The only way the COVID-19 pandemic will be brought to an end is through the massive efforts of vaccine producers and their logistics chains getting doses to healthcare workers and volunteers, who can put them into people.

It's happened before: with polio, for example. And measles. And smallpox — all diseases that once ravaged populations, brought to heel by vaccinations.

While the vaccination efforts in the U.S. have received considerable criticism for a haphazard rollout, distribution has been improving and needles are nonetheless getting into arms.

That's demonstrated with an important milestone that the nation just hit: more Americans have now received at least the first dose of the vaccine than have been confirmed to have been infected with the virus, as Bloomberg reported.

According to data from Johns Hopkins University, more than 26.3 million Americans have been infected with COVID-19 since the first recorded case in January 2020. Now, with vaccinations hitting an average of 1.34 million doses per day, about 26.5 million Americans have received at least their first dose of the vaccine.

To be sure, there's a lot more to be done.

One Monday alone, the U.S. reported another 130,759 infections and 1,881 virus-related deaths, according to Johns Hopkins data.
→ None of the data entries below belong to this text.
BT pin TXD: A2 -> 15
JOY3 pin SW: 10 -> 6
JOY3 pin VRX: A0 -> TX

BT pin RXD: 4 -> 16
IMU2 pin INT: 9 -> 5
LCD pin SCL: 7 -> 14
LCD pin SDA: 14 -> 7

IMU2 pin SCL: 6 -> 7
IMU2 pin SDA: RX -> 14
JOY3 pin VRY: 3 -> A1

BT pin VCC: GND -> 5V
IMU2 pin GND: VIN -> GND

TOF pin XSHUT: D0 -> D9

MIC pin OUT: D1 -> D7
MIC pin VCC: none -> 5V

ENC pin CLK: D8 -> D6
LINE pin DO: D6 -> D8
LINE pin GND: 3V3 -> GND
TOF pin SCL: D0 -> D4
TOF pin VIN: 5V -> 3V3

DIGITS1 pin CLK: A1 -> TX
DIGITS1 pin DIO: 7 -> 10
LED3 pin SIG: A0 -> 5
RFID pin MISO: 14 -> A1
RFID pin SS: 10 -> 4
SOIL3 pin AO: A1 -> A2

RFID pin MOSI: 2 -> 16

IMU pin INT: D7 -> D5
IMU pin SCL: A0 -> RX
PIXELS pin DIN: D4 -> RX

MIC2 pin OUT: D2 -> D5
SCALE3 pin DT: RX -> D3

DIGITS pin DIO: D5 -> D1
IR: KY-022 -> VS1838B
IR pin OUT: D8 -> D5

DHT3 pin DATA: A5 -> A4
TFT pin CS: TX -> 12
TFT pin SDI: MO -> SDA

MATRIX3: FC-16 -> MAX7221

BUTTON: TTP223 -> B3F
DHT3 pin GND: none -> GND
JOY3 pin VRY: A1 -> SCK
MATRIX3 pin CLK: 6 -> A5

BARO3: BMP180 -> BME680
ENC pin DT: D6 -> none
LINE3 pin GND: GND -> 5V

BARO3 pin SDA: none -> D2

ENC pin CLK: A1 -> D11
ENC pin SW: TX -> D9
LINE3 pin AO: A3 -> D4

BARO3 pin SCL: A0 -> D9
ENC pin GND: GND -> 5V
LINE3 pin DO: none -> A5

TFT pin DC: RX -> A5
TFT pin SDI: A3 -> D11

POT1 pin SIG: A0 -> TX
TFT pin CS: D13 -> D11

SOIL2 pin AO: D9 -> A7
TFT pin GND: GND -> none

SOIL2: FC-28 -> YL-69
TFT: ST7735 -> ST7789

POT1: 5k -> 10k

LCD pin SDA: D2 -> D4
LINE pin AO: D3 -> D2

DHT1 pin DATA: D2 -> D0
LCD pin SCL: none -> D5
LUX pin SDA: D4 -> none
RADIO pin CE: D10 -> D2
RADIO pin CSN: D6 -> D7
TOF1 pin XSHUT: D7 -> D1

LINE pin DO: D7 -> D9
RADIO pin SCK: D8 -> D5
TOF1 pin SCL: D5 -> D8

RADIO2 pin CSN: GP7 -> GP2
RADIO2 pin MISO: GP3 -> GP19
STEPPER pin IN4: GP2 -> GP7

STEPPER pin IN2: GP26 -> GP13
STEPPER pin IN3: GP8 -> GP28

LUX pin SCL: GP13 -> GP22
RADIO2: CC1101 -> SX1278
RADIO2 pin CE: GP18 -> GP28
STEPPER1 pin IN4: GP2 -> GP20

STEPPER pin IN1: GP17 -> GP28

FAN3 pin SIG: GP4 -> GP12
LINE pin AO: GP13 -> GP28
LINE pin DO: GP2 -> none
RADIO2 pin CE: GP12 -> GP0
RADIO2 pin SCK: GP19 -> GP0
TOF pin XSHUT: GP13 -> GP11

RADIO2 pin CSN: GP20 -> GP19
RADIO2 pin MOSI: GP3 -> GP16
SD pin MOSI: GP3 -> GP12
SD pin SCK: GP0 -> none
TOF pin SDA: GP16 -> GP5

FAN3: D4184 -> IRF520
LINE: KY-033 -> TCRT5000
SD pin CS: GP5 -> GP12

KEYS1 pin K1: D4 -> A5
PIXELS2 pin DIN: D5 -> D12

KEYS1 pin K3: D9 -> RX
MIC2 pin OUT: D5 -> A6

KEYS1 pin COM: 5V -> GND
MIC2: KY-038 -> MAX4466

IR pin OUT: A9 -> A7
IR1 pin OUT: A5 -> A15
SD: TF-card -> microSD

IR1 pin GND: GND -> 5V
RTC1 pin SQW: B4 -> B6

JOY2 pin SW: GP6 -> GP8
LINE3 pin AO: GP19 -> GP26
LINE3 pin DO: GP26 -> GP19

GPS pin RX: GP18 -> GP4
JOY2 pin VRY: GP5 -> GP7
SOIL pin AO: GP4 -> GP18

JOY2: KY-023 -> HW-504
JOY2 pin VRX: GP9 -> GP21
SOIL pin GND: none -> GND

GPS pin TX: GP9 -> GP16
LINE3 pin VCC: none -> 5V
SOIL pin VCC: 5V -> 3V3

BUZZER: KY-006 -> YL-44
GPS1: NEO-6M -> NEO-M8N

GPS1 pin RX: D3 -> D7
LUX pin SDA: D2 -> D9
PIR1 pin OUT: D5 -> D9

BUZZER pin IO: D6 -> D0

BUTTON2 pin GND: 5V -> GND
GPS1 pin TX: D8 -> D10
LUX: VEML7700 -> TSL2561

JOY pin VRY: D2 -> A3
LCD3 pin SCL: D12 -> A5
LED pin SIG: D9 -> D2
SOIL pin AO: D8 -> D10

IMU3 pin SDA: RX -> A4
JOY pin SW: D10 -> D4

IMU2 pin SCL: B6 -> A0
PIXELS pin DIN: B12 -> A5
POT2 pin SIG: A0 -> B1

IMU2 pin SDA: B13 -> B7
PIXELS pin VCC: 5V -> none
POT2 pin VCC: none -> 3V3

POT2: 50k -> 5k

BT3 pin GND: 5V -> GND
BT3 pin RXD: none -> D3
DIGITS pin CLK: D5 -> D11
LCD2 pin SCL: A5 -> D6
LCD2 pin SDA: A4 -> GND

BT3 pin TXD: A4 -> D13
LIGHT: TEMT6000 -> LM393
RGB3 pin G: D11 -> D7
The total death toll in the U.S. stands at 443,355.

Nevertheless, public health experts are taking the milestone as a win. "It's worth noting that today, for the first time, the data said that more people were vaccinated than were reported as newly diagnosed cases," University of Southern California microbiology professor Paula Cannon told Bloomberg. "That's worth celebrating. I'm all for that win."

But the vaccination efforts are well worth it.

While the U.S. has been one of the most aggressive nations for getting the shots out, a few other nations surpassed their vaccinations-to-case numbers before America, including the U.K., the U.A.E., and Israel.

Indeed, Israel has given the first dose to over half of its population, about five million out of a total of nine million, while more than a million have received both doses and are fully vaccinated, the BBC reported. While the vaccine does take time to have an effect on the body, Israel has already noticed a significant drop in both infections and hospitalizations.

Experts expect the vaccine distribution pace in the U.S. to pick up speed in the coming weeks.

In addition to large-scale community vaccination events, authorities are attempting to get vaccine doses out in other ways as well.

Dr. Anthony Fauci told CNN that the Biden administration "has made this his really top priority to try to smooth all of that out with any number of mechanisms, be it making sure as we get vaccines in, we can get community vaccine centers, get them better allocated to the pharmacies, and even, in some respects, getting mobile units to go out into poorly accessible areas."

And that's being undertaken with an even greater sense of urgency with new strains of the virus circulating.

The Pfizer and Moderna vaccines are both believed to be effective against the new, more infectious strains now detected in the U.S., NPR reported, which makes it all the more important to get vaccinated as soon as possible.

The Biden administration has set a goal of fully vaccinating 300 million Americans by the end of summer, for which both FEMA and the U.S. military have been mobilized to help, CNN reported.

Fauci is encouraging Americans to "step up to the plate" and continue with distancing and mask wearing, as well as getting vaccinated as soon as eligible. "There is light at the end of the tunnel, but it's going to be up to us," he said.